Data entries:
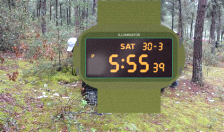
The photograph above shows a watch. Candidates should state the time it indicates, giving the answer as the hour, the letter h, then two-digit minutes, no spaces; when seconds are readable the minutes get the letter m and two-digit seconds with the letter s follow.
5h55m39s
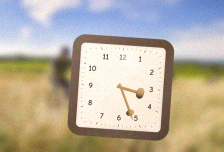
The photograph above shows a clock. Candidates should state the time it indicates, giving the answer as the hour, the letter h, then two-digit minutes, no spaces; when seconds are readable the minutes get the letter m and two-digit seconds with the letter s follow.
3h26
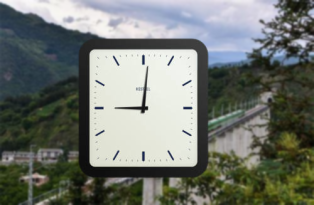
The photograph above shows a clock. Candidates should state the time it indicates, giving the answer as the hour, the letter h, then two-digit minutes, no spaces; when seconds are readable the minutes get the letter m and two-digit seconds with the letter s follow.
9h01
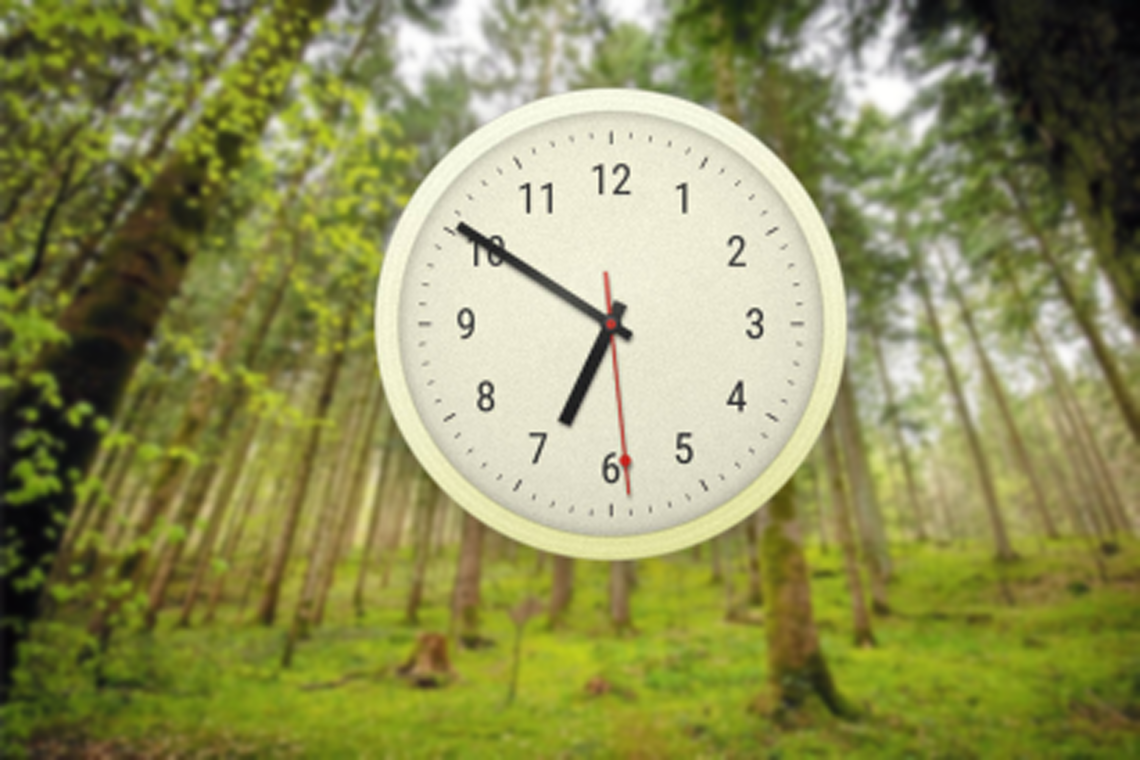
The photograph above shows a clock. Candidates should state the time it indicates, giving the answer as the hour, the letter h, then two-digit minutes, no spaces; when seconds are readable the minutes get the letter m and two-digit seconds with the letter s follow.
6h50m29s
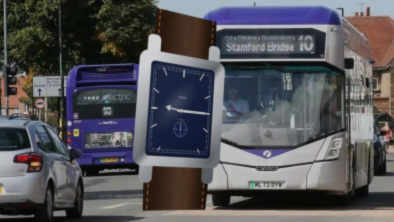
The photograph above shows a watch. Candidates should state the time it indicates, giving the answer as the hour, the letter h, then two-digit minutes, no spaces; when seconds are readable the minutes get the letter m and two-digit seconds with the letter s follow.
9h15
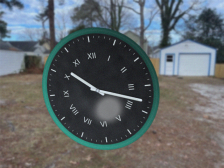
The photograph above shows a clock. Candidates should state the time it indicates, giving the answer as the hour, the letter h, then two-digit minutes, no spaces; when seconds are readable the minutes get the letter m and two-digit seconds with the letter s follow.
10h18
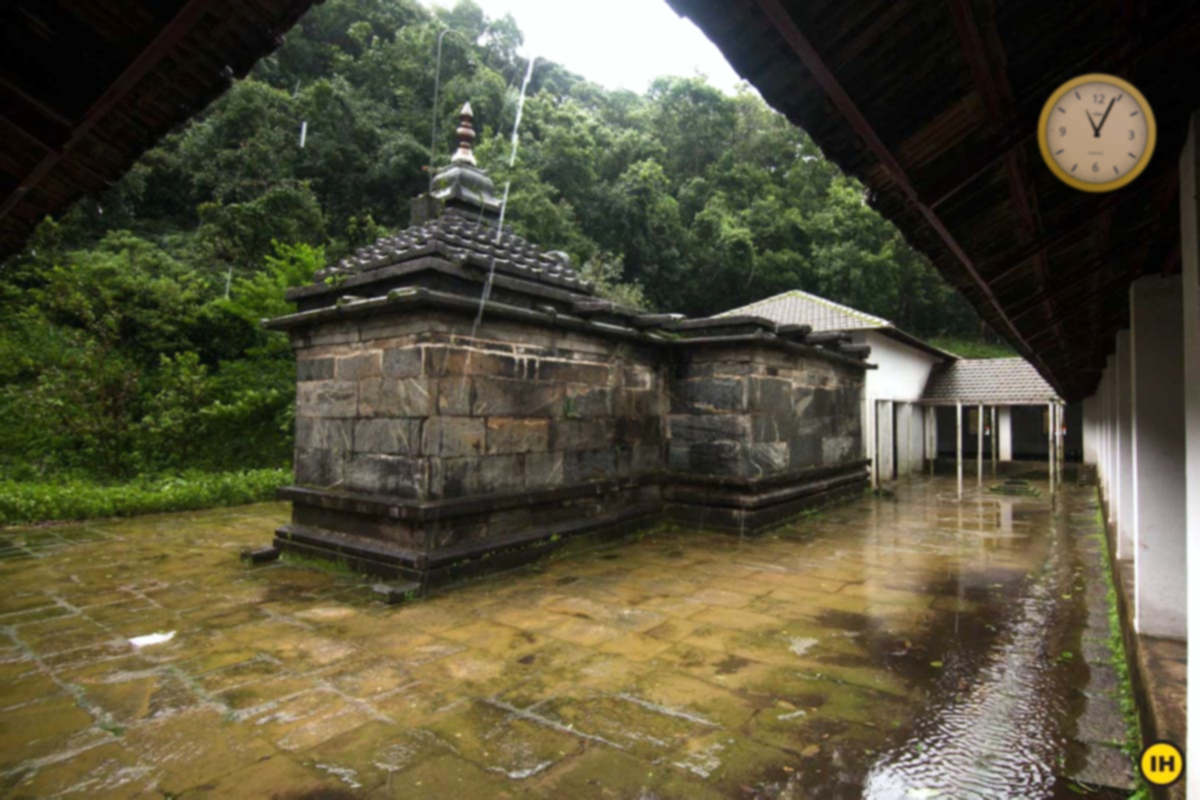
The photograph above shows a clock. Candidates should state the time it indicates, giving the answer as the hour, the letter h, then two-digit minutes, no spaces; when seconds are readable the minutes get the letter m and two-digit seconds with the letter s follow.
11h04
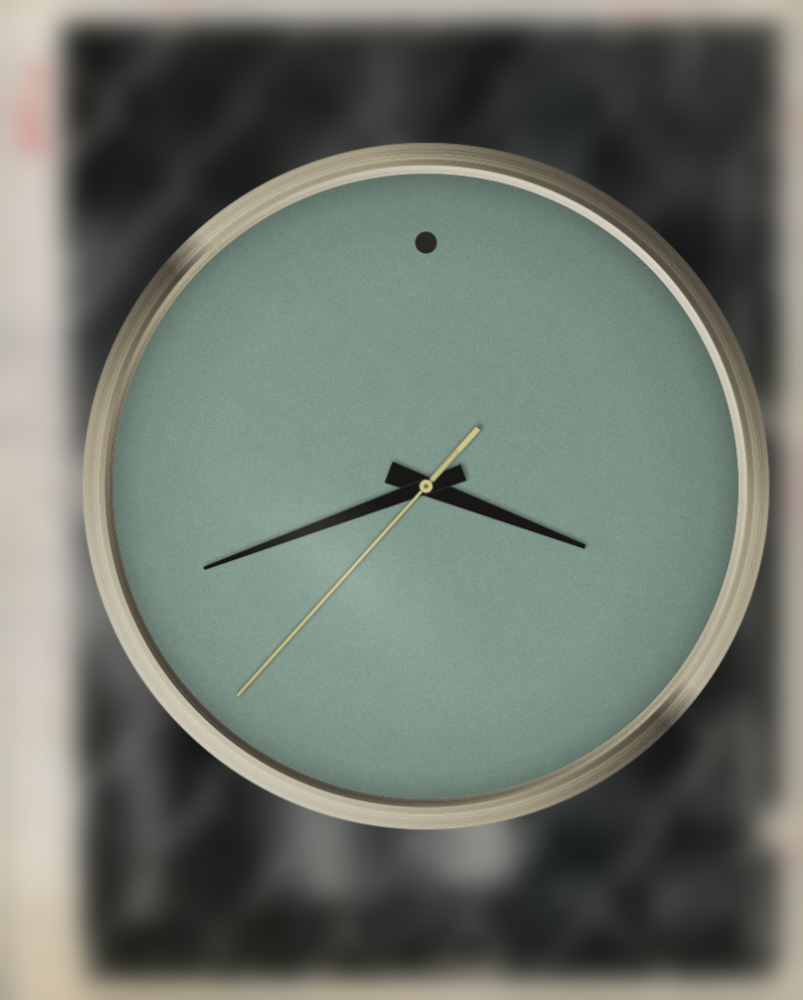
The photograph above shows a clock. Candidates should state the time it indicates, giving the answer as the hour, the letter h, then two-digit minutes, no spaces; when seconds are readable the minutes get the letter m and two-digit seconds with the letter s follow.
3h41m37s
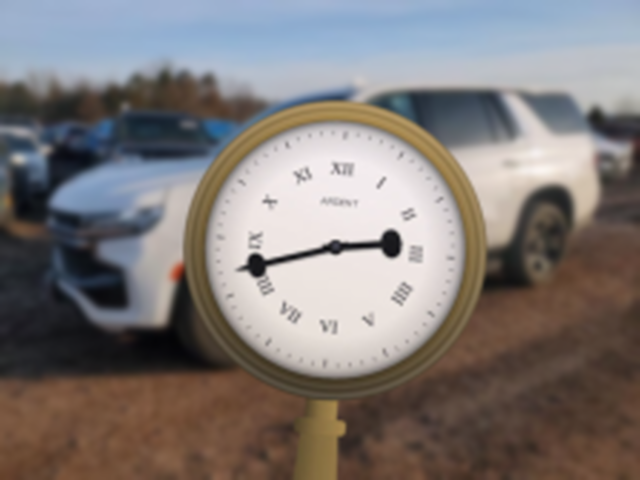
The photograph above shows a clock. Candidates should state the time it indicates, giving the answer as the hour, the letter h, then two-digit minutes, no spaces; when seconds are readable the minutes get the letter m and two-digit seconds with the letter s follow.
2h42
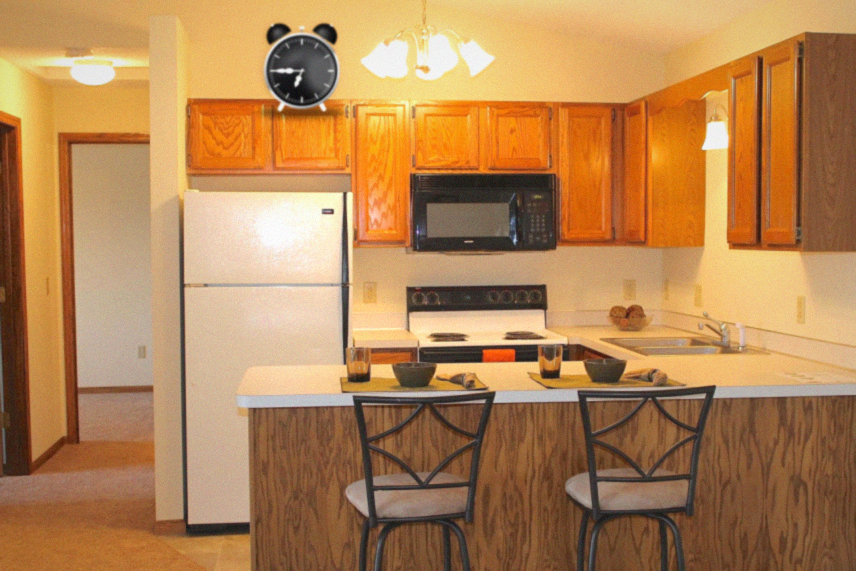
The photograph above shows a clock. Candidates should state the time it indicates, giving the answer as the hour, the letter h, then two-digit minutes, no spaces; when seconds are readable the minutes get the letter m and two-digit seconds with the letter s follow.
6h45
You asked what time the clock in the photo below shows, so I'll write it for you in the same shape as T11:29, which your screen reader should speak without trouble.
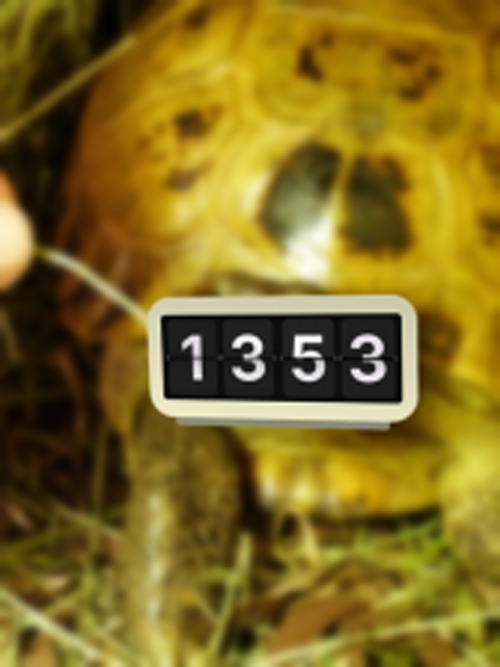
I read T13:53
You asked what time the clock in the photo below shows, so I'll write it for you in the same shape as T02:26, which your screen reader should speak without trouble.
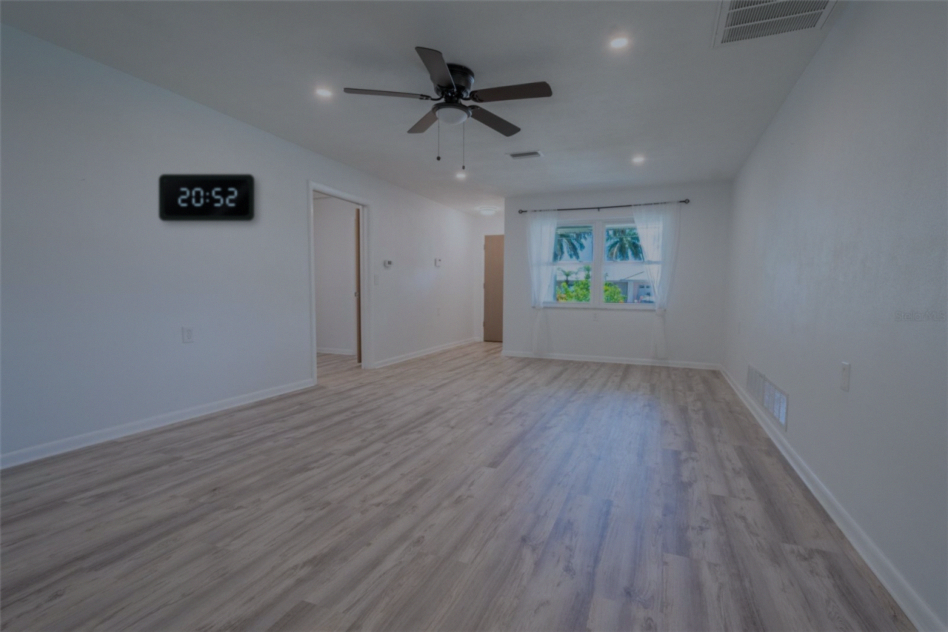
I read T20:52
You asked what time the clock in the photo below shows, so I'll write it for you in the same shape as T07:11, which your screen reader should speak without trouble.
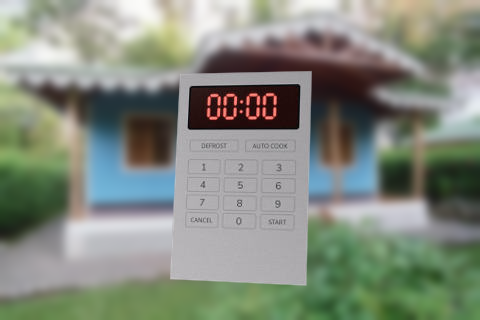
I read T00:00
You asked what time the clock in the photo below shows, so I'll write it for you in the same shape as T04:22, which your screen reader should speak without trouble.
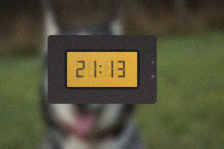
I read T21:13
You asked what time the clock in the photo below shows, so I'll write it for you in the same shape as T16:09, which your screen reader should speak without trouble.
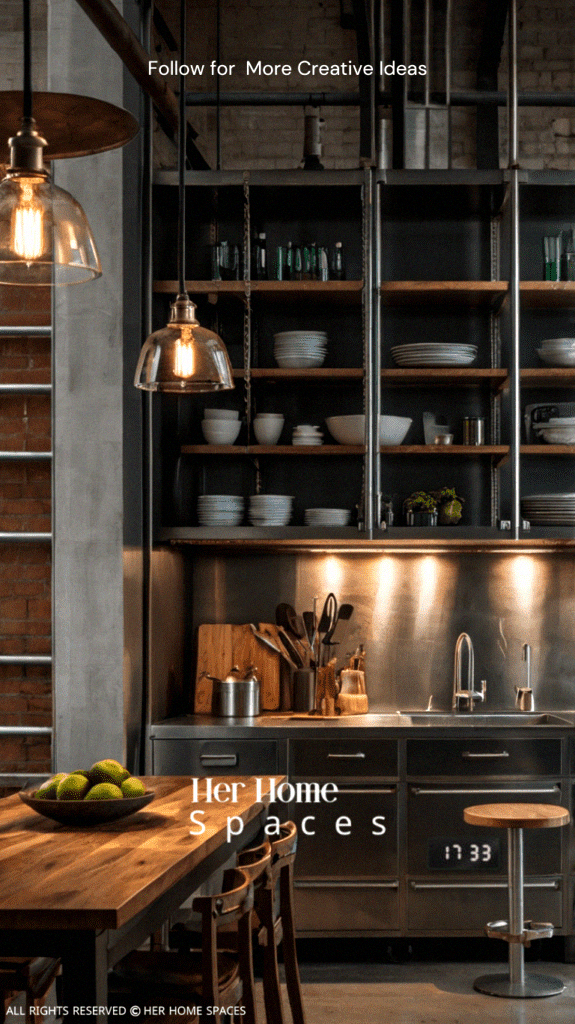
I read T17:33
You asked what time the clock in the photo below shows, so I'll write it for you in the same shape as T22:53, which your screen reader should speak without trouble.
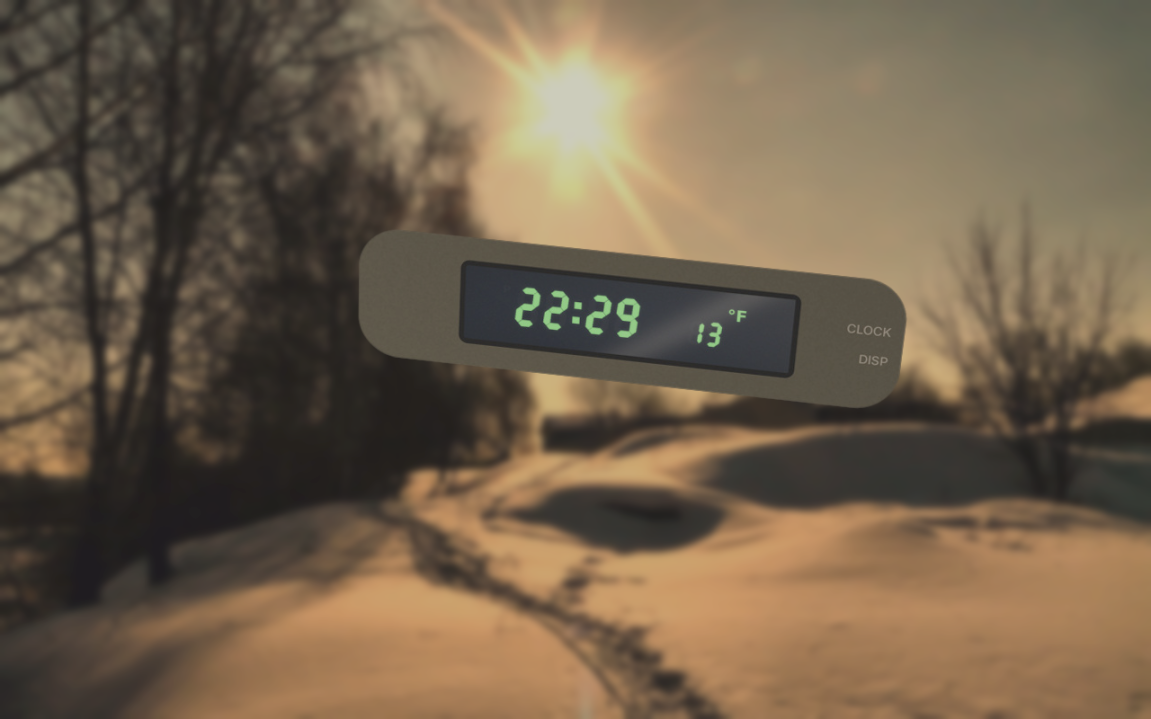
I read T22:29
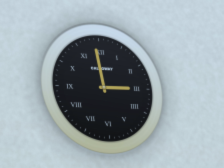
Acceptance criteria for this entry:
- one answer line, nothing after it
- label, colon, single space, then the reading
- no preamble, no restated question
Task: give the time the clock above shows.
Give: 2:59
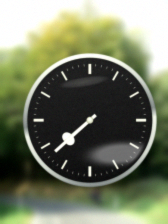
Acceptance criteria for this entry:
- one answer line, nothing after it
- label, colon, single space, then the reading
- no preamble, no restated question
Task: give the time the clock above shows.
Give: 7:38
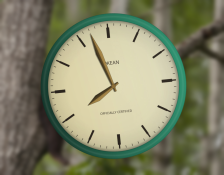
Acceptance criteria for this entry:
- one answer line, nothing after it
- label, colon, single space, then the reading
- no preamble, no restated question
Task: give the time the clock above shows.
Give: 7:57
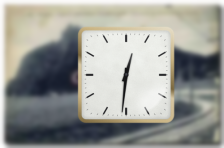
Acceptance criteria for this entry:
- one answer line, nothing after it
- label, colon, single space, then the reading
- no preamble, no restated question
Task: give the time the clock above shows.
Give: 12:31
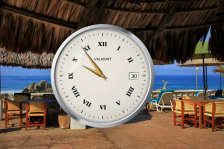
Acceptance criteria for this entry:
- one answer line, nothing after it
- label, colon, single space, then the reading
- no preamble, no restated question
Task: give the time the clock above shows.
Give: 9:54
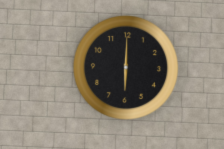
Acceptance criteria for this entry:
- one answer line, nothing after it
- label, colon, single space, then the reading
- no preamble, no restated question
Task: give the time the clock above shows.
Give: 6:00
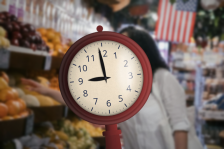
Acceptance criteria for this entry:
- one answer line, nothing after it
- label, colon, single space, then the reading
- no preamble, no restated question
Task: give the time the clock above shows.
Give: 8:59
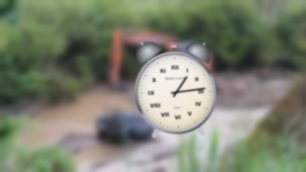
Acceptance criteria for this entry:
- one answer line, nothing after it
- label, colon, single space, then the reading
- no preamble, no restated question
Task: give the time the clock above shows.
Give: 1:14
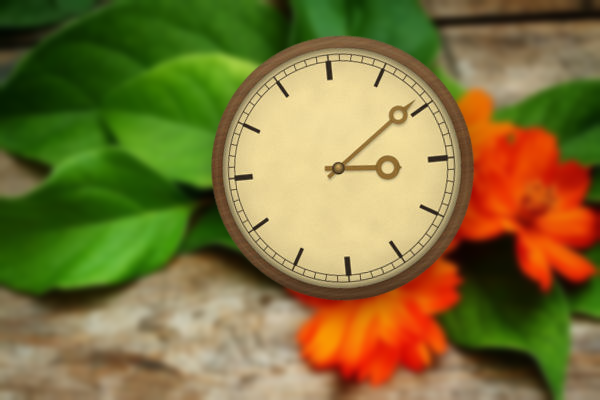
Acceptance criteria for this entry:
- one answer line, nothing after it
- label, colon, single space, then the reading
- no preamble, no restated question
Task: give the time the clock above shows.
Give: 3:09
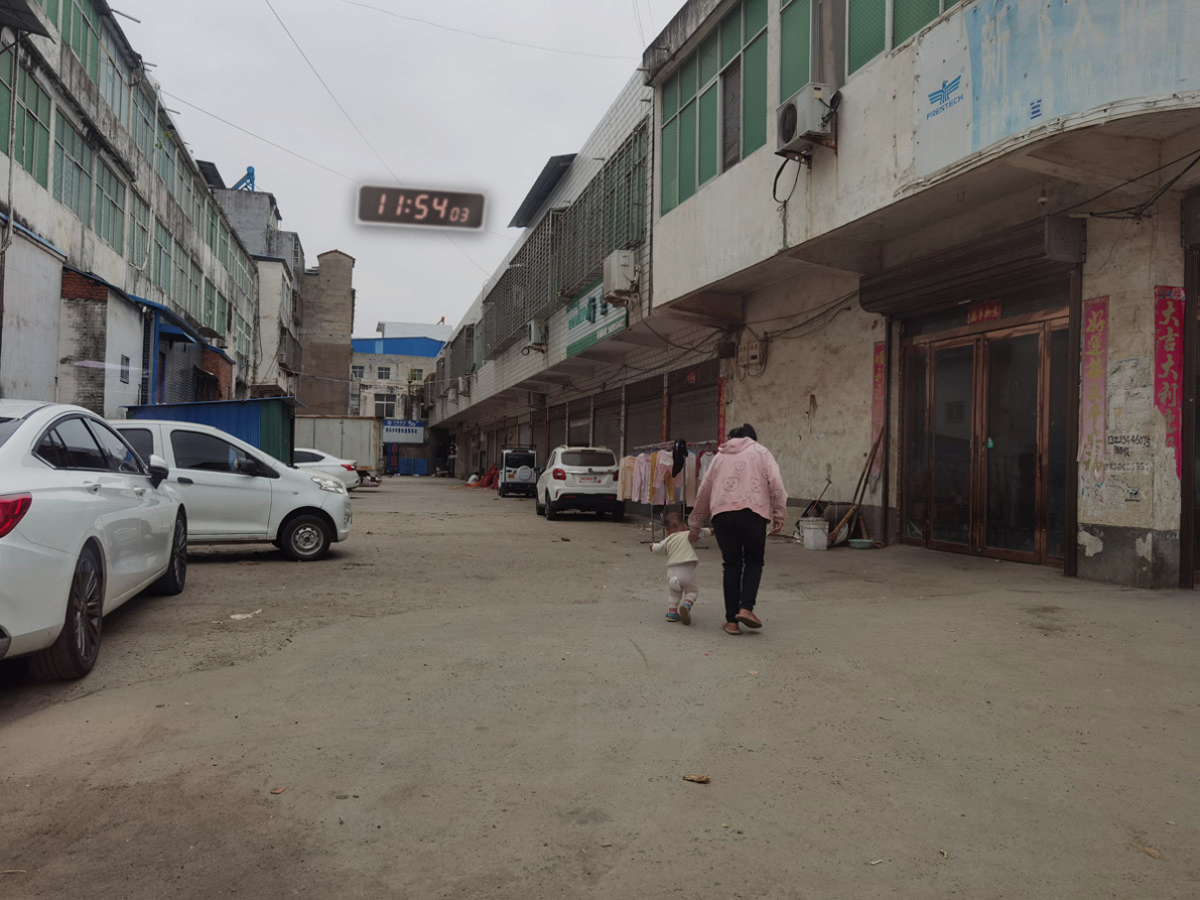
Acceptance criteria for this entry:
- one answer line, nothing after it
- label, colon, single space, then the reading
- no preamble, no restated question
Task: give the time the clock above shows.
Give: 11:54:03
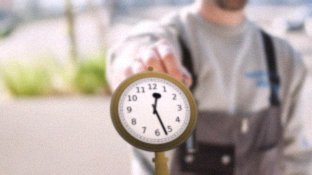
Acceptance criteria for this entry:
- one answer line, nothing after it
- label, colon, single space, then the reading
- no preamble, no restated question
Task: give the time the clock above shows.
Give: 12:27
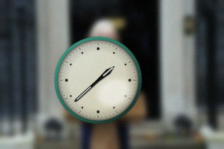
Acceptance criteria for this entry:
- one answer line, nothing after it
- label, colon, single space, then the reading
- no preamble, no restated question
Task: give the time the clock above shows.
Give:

= WORK INSTRUCTIONS =
Which lines in the entries above contain the word "trouble" with matching case? Find each one and copy it in full.

= OUTPUT OF THE TASK =
You asked what time the clock in the photo below shows, so I'll write it for you in the same shape as T11:29, which your screen reader should speak without trouble.
You asked what time the clock in the photo below shows, so I'll write it for you in the same shape as T02:26, which your screen reader should speak without trouble.
You asked what time the clock in the photo below shows, so I'll write it for you in the same shape as T07:11, which your screen reader should speak without trouble.
You asked what time the clock in the photo below shows, so I'll write it for you in the same shape as T04:22, which your screen reader should speak without trouble.
You asked what time the clock in the photo below shows, so I'll write it for you in the same shape as T16:09, which your screen reader should speak without trouble.
You asked what time the clock in the photo below shows, so I'll write it for you in the same shape as T22:53, which your screen reader should speak without trouble.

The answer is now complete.